• Extracted page text data:
###
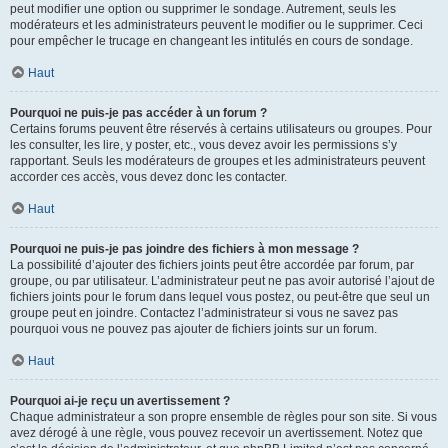
peut modifier une option ou supprimer le sondage. Autrement, seuls les
modérateurs et les administrateurs peuvent le modifier ou le supprimer. Ceci
pour empêcher le trucage en changeant les intitulés en cours de sondage.
Haut
Pourquoi ne puis-je pas accéder à un forum ?
Certains forums peuvent être réservés à certains utilisateurs ou groupes. Pour
les consulter, les lire, y poster, etc., vous devez avoir les permissions s’y
rapportant. Seuls les modérateurs de groupes et les administrateurs peuvent
accorder ces accès, vous devez donc les contacter.
Haut
Pourquoi ne puis-je pas joindre des fichiers à mon message ?
La possibilité d’ajouter des fichiers joints peut être accordée par forum, par
groupe, ou par utilisateur. L’administrateur peut ne pas avoir autorisé l’ajout de
fichiers joints pour le forum dans lequel vous postez, ou peut-être que seul un
groupe peut en joindre. Contactez l’administrateur si vous ne savez pas
pourquoi vous ne pouvez pas ajouter de fichiers joints sur un forum.
Haut
Pourquoi ai-je reçu un avertissement ?
Chaque administrateur a son propre ensemble de règles pour son site. Si vous
avez dérogé à une règle, vous pouvez recevoir un avertissement. Notez que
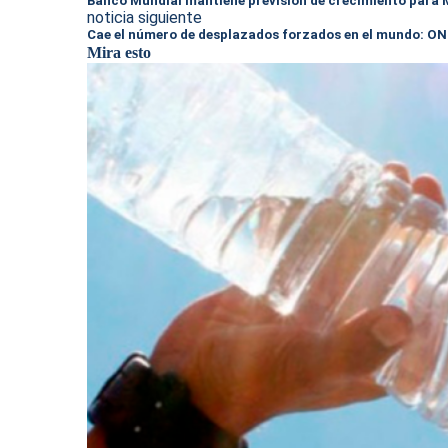
Banco Mundial mantiene previsión de crecimiento para 
noticia siguiente
Cae el número de desplazados forzados en el mundo: O
Mira esto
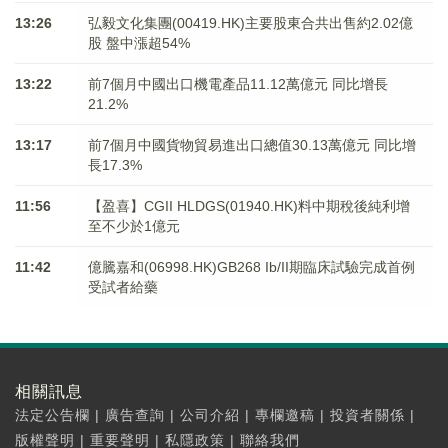
13:26
弘毅文化集團(00419.HK)主要股東合共出售約2.02億
股 盤中漲超54%
13:22
前7個月中國出口機電產品11.12萬億元 同比增長
21.2%
13:17
前7個月中國貨物貿易進出口總值30.13萬億元 同比增
長17.3%
11:56
【盈喜】CGII HLDGS(01940.HK)料中期稅後純利增
至不少於1億元
11:42
億騰嘉和(06998.HK)GB268 Ib/II期臨床試驗完成首例
受試者給藥
相關訊息
法定公告欄
|
廣告查詢
|
公司介紹
|
專欄邀稿
|
投資者關係
|
版權聲明
|
重要聲明
|
私隱政策
|
聯絡我們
###
• WHAT YOU ARE ASKED TO DO:
Turn the stretch from the start of the records through the line containing "Certains forums peuvent" into a Markdown table with the columns No. and Line, one numbered row per line and no blank lines. Leave the pictures out.

• COMPLETED EXERCISE:
| No. | Line |
|---|---|
| 1 | peut modifier une option ou supprimer le sondage. Autrement, seuls les |
| 2 | modérateurs et les administrateurs peuvent le modifier ou le supprimer. Ceci |
| 3 | pour empêcher le trucage en changeant les intitulés en cours de sondage. |
| 4 | Haut |
| 5 | Pourquoi ne puis-je pas accéder à un forum ? |
| 6 | Certains forums peuvent être réservés à certains utilisateurs ou groupes. Pour |